## Goal of the exercise:
Each entry below is to be written out exactly, and the pictures are to be left out.

--------------------------------------------------

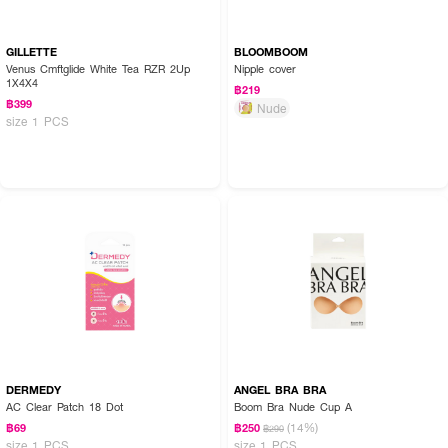
GILLETTE
BLOOMBOOM
Venus Cmftglide White Tea RZR 2Up
Nipple cover
1X4X4
฿219
฿399
Nude
size 1 PCS
DERMEDY
ANGEL BRA BRA
AC Clear Patch 18 Dot
Boom Bra Nude Cup A
(14%)
฿69
฿250
฿290
size 1 PCS
size 1 PCS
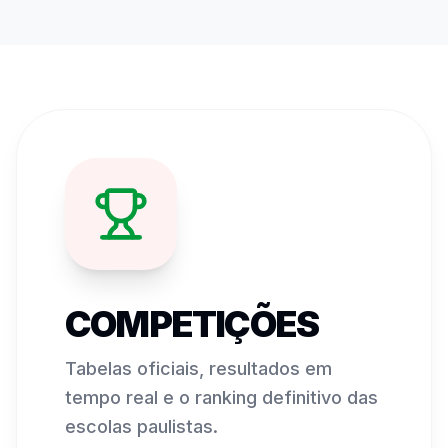
COMPETIÇÕES
Tabelas oficiais, resultados em
tempo real e o ranking definitivo das
escolas paulistas.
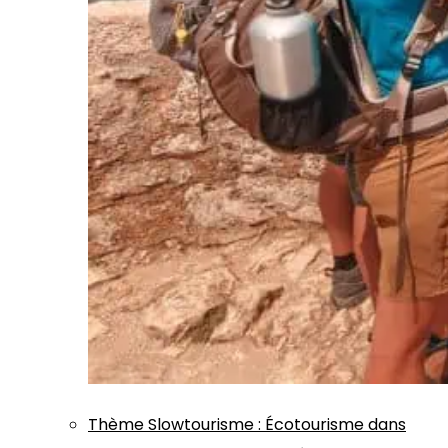
Thème
Slowtourisme
:
Écotourisme dans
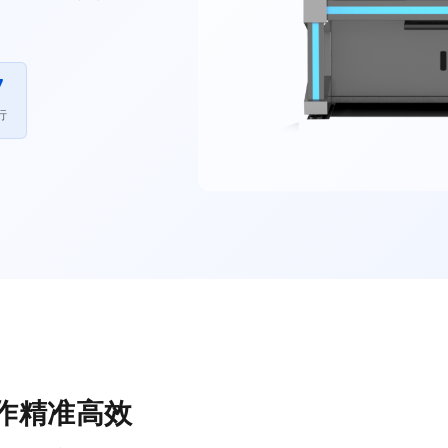
7
行
作精准高效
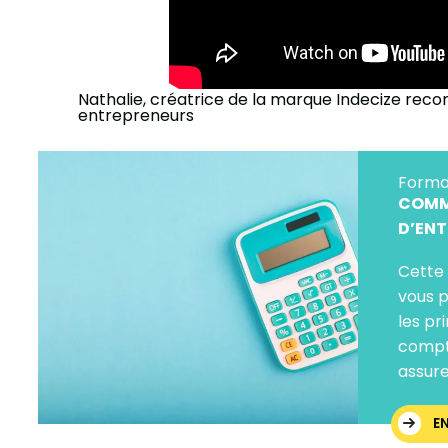
Nathalie, créatrice de la marque Indecize rec
entrepreneurs
Forma
COMM
D’ENT
Cette
vous 
les pr
compta
assure
E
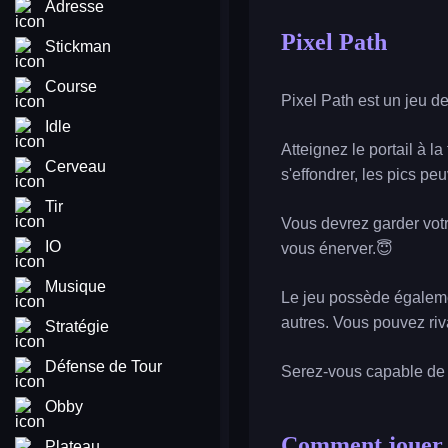
Adresse
Pixel Path
Stickman
Course
Pixel Path est un jeu d
Idle
Atteignez le portail à la
Cerveau
s'effondrer, les pics pe
Tir
Vous devrez garder votr
IO
vous énerver.😇
Musique
Le jeu possède égalemen
autres. Vous pouvez riv
Stratégie
Défense de Tour
Serez-vous capable de t
Obby
Comment jouer à
Plateau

--------------------------------------------------

## Result of the task:
GILLETTE
BLOOMBOOM
Venus Cmftglide White Tea RZR 2Up
Nipple cover
1X4X4
฿219
฿399
Nude
size 1 PCS
DERMEDY
ANGEL BRA BRA
AC Clear Patch 18 Dot
Boom Bra Nude Cup A
(14%)
฿69
฿250
฿290
size 1 PCS
size 1 PCS
COMPETIÇÕES
Tabelas oficiais, resultados em
tempo real e o ranking definitivo das
escolas paulistas.
Thème
Slowtourisme
:
Écotourisme dans
7
行
作精准高效
Nathalie, créatrice de la marque Indecize rec
entrepreneurs
Forma
COMM
D’ENT
Cette
vous 
les pr
compta
assure
E
Adresse
Pixel Path
Stickman
Course
Pixel Path est un jeu d
Idle
Atteignez le portail à la
Cerveau
s'effondrer, les pics pe
Tir
Vous devrez garder votr
IO
vous énerver.😇
Musique
Le jeu possède égalemen
autres. Vous pouvez riv
Stratégie
Défense de Tour
Serez-vous capable de t
Obby
Comment jouer à
Plateau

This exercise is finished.